John's Notebook: judgment
John's Notebook: Not rushing to judgment 01:43

Friday night a video rocketed through social media. It was of the president shaking hands with people invited to attend a health care speech at the White House Monday. 

A little boy was there in a wheelchair and the president passed him by. People sent around the video as proof of President Trump's shriveled spirit. He would not even stoop to notice a child in a wheelchair. This was unfair to the president. In reality, the first thing the president had done upon entering the room was stop, bend over, and talk to the child.

This isn't about this one incident. It's about an instinct. Snap judgments like this are corroding our culture. We're so ready for evidence to confirm the absolute worst about an opponent it snuffs out our charity. 
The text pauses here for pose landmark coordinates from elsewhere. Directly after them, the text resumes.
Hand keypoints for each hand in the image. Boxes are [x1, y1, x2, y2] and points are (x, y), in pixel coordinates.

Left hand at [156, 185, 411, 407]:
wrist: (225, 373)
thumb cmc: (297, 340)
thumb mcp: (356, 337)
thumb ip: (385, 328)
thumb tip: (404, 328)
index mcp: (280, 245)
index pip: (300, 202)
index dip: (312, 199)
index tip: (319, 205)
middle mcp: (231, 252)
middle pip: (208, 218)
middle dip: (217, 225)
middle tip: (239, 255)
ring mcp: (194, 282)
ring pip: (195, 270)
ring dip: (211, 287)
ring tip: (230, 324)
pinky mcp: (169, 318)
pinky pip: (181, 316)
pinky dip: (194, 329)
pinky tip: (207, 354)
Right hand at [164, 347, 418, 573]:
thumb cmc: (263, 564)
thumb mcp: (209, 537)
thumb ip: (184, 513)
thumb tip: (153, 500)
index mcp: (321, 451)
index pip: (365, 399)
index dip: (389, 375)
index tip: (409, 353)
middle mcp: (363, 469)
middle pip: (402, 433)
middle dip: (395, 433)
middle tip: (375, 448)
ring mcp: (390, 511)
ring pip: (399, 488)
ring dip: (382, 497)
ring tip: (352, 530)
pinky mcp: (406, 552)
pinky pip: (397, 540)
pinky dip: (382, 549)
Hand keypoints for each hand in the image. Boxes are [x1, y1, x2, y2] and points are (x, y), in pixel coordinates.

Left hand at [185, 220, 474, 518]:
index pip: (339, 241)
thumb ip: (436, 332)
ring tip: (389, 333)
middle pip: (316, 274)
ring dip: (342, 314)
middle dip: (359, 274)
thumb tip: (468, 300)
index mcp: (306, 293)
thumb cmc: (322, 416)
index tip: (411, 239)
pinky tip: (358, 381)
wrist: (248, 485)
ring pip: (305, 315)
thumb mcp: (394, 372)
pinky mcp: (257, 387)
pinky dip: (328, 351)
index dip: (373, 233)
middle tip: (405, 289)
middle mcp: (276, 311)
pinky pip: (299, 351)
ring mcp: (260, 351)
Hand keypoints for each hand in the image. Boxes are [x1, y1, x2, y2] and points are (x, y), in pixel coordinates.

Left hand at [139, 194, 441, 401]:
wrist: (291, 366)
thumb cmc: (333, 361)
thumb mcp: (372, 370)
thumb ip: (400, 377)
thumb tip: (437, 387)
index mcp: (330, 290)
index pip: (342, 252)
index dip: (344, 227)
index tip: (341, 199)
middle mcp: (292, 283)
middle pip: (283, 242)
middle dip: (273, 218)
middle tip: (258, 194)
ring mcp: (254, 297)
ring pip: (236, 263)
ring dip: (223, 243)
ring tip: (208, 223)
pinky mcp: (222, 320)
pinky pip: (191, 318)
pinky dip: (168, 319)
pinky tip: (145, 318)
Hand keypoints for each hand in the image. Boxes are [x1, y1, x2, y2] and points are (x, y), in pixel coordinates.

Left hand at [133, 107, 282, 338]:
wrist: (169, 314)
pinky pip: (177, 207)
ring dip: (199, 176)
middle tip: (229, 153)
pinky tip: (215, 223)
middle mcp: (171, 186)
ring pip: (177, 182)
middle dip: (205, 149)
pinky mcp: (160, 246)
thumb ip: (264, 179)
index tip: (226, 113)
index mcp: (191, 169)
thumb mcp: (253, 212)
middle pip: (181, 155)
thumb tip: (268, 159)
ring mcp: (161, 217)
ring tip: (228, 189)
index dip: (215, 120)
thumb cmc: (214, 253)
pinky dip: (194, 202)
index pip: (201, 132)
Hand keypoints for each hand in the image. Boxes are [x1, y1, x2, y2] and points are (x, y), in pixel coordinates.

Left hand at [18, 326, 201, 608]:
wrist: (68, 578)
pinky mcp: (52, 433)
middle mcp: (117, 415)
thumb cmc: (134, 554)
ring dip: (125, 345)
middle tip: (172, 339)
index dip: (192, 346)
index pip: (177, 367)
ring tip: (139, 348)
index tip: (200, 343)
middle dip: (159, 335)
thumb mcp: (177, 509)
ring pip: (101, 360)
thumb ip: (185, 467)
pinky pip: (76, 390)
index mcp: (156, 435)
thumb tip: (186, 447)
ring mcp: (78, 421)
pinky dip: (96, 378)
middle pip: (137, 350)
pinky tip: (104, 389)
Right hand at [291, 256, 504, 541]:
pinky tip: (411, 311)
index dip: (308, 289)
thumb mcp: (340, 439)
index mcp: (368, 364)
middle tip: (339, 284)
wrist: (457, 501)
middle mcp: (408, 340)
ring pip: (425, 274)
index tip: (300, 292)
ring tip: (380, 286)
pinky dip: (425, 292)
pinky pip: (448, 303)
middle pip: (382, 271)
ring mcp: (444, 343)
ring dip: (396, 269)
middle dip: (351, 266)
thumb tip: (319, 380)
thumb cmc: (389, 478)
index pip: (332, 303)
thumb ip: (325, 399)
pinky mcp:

To show that the president lacked generosity those who passed around the clip were themselves being ungenerous. A moment of reflection might have caused people to wonder whether-- as is so often the case-- the picture or the soundbite was incomplete or misleading. 

White House communications director Anthony Scaramucci weaponized this instinct last week when he accused Reince Priebus of leaking his financial disclosure form. It wasn't a leak. The information was publicly available, but who paused to learn that when it was more fun to just believe it was a sinister leak.

Some might point out the president has often shown a lack of generosity himself. He has, even this week, to his own Attorney General. But this is no excuse. 

Standards either exist or they don't. They don't exist only to help your team abuse the competition. Dropping standards to win is also diminishing our public life. Most people who passed around that clip would agree. That's the generous way to look at it.  Back in a moment.